_Source text_
Begin

Alex is Sprintlaw’s co-founder and principal lawyer. Alex previously worked at a top-tier firm as a lawyer specialising in technology and media contracts, and founded a digital agency which he sold in 2015.
As your business grows, the question often shifts from “how do we get our next customer?” to “what structure will best support our next phase?”. For many Australian founders, that means weighing up public vs private company options.
Both structures can help you scale, raise funds and build credibility. But they carry very different rules, costs and responsibilities. Choosing the right fit early - and knowing when to switch later - can save you time, money and stress.
In this guide, we break down the differences in plain English, highlight the pros and cons for small businesses, and outline the key legal steps you’ll want to consider as you grow.
What Do “Public” And “Private” Mean In Australia?
Under the Corporations Act, most small and medium Australian companies start life as a proprietary company limited by shares - you’ll recognise it by “Pty Ltd”. This is a private company. Ownership is typically concentrated among founders, family, and early investors, and there are limits on how you can raise money from the public.
A public company is not restricted in the same way. It can offer shares to the public and, if it meets additional listing requirements, can list those shares on a public market (for example, the ASX). Public companies are not just for large enterprises - but the compliance burden, reporting, and governance expectations are significantly higher.
If you’re still getting across the basics and want a quick primer, it can help to start with a short overview of what a public company is and how it differs from a proprietary company.
Public Vs Private: Key Differences For Small Businesses
When you compare private vs public, think about control, capital, compliance, and cost. Here’s how they differ in the areas small businesses care about most.
1) Fundraising and Ownership
- Private (Pty Ltd): Can raise capital from existing shareholders or up to a limited group of “sophisticated” or professional investors without issuing a prospectus, subject to the rules in section 708 (the “small-scale offerings” exemption). You can’t advertise widely to the public to raise funds.
- Public: Can offer shares to the public, usually with a disclosure document (prospectus or comparable). If listed, you also access public market liquidity. This opens the door to larger raises but adds significant disclosure obligations and ongoing costs.
2) Reporting and Disclosure
- Private (Pty Ltd): Reporting is lighter. Many small private companies don’t require an audit. Larger proprietary companies (based on size thresholds) face additional reporting.
- Public: Regular audited financial statements, continuous disclosure obligations (if listed), annual general meetings and more rigorous compliance. Expect more scrutiny from regulators and investors.
3) Governance and Control
- Private (Pty Ltd): Flexible governance, typically guided by a Company Constitution and a Shareholders Agreement. Board size is usually smaller, and decision-making can be streamlined.
- Public: Enhanced governance expectations, more formal board structures, and often more independent oversight. If listed, additional corporate governance recommendations apply. Transparency and process are paramount.
4) Costs and Administration
- Private (Pty Ltd): Lower setup and ongoing costs, simpler compliance, and fewer formalities. This is why most startups begin here.

End

_Information given_
Begin

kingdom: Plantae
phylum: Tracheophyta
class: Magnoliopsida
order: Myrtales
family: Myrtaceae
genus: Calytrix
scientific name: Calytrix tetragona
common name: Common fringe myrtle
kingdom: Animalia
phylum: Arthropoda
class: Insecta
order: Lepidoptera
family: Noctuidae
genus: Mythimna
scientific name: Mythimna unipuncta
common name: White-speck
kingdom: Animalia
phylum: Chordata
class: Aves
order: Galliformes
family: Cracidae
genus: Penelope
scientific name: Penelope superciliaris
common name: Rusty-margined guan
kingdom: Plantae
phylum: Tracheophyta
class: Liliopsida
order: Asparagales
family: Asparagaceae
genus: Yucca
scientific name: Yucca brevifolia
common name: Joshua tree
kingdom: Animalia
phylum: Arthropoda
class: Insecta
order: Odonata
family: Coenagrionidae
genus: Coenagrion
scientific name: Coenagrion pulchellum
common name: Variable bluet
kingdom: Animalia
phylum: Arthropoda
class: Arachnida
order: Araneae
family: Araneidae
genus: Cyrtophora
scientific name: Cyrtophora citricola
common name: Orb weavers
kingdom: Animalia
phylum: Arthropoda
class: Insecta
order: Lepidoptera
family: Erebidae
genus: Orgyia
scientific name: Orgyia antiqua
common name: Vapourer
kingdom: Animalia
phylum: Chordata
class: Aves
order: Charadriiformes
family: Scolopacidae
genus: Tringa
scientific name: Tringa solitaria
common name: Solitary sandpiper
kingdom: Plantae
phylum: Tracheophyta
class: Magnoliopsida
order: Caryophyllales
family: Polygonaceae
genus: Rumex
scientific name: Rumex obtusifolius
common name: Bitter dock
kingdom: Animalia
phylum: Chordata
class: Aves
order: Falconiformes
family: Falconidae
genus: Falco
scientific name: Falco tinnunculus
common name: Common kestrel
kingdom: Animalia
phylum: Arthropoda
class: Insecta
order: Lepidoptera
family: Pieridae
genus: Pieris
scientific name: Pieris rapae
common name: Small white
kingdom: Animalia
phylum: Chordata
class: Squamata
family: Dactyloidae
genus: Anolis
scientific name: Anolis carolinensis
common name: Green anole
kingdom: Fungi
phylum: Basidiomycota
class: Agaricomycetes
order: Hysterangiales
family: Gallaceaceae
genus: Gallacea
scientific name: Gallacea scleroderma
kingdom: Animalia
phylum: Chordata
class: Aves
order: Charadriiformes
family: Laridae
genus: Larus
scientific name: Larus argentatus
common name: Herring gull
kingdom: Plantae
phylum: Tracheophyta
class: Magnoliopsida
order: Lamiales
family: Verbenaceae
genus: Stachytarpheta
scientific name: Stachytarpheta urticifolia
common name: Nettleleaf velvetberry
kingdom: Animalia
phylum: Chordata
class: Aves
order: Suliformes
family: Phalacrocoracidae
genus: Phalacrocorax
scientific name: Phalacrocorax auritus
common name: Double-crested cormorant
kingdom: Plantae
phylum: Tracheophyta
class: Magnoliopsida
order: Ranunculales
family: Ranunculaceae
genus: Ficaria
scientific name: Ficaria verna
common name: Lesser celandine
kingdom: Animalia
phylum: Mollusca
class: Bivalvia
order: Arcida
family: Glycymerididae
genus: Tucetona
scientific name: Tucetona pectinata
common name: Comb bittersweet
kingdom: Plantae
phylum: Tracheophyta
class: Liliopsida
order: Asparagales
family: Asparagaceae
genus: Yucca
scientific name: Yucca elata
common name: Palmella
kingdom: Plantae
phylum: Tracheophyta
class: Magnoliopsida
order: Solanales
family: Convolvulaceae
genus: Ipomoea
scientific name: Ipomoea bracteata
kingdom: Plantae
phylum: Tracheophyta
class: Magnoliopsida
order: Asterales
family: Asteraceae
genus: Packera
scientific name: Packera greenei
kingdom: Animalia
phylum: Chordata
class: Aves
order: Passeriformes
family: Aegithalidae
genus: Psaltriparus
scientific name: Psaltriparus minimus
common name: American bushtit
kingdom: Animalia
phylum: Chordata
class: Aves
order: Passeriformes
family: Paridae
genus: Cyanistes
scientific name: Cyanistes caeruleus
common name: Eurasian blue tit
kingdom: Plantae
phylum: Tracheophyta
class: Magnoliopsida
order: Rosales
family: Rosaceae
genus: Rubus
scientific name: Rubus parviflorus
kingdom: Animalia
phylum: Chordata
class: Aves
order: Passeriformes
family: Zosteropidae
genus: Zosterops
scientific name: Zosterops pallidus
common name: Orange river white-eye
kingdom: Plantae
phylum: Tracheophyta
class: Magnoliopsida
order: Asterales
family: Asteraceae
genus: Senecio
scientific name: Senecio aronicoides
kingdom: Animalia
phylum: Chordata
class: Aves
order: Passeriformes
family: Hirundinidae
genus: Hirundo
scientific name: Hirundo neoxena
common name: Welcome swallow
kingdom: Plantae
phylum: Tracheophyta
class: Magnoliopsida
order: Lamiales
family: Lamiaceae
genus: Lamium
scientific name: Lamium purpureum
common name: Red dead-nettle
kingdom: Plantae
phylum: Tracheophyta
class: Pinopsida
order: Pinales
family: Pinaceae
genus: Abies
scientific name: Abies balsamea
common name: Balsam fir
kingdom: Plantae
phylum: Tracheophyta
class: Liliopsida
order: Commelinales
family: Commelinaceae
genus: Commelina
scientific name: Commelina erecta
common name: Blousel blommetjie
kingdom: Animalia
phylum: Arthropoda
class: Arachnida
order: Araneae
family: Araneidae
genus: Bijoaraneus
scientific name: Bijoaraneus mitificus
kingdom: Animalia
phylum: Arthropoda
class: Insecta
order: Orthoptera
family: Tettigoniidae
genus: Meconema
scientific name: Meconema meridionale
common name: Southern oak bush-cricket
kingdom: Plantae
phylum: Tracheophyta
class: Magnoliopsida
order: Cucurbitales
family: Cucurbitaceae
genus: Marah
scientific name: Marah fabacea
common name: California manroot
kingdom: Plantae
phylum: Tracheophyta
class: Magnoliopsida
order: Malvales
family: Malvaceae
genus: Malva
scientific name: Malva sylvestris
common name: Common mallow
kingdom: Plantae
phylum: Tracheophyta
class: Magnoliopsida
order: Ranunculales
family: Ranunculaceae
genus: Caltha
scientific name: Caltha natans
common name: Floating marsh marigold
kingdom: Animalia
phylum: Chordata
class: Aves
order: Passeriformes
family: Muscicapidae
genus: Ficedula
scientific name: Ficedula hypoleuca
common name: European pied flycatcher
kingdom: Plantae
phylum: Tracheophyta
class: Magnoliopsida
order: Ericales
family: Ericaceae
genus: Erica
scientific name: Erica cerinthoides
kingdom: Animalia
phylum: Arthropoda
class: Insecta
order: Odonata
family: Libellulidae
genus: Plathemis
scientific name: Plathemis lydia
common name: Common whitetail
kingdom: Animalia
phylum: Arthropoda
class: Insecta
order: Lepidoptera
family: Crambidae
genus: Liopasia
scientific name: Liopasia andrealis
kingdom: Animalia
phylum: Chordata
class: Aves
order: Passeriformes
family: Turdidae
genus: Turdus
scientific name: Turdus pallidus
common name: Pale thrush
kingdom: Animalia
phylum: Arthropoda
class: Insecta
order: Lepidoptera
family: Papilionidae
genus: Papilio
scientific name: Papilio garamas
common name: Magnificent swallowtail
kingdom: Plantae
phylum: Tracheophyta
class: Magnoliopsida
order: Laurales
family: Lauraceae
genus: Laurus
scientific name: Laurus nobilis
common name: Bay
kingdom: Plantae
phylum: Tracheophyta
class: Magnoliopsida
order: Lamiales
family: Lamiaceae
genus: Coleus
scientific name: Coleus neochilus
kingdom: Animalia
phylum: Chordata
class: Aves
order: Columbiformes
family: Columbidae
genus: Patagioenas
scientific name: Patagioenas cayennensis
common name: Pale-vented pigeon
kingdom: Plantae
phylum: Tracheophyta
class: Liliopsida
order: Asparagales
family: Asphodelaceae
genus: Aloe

End

Pick up the guide on public versus private companies after its final sentence and keep writing it. The data comes from a different source than the text.

- Public: Higher costs across the board - preparing disclosure documents, audits, investor relations, listing fees (if applicable), and maintaining market disclosures.
5) Talent and Employee Equity
- Private (Pty Ltd): You can still attract and retain staff with equity via an Employee Share Option Plan (ESOP) or other incentive plans. Liquidity events tend to occur at funding rounds or exit.
- Public: Shares may be more liquid if listed, which can make equity-based incentives more attractive. However, plan design and disclosure rules are more complex.
6) Reputation and Visibility
- Private (Pty Ltd): You can build credibility through customers, partners and investors without the public spotlight.
- Public: Greater visibility can bolster reputation with enterprise customers and institutional investors - but it comes with media and market attention, which must be managed carefully.
For a deeper dive into the pros and cons, many founders find it useful to scan a comparison of public vs private companies before committing to a path.
Which Structure Suits Your Stage And Strategy?
There isn’t a one-size-fits-all answer. The right structure depends on what you’re building, how fast you’re growing and the kind of capital you need. Start with these questions:
Are You Still Proving Product-Market Fit?
If you’re validating your offer, building revenue and keeping costs lean, a private company often makes sense. You’ll retain control, stay flexible and avoid the administrative overhead that can slow an early-stage business.
Do You Need Significant Capital Fast?
If your growth relies on large-scale capital (for example, capital-intensive technology or national roll-outs) and you have the team and systems to support the required governance, a path to becoming a public company could be on the roadmap - just not necessarily right away.
Is Liquidity A Priority For Founders Or Early Investors?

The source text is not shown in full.